======== DATA FOR PROCESSING

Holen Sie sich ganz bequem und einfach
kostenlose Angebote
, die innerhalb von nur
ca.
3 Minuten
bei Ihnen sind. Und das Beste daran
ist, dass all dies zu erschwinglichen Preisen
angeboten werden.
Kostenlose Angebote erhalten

================

- **YOUR TASK**
Start copying at the line that contains "innerhalb von nur" and stop after the last line of the records, keeping every line exactly.

- **EXERCISE RESPONSE**
, die innerhalb von nur
ca.
3 Minuten
bei Ihnen sind. Und das Beste daran
ist, dass all dies zu erschwinglichen Preisen
angeboten werden.
Kostenlose Angebote erhalten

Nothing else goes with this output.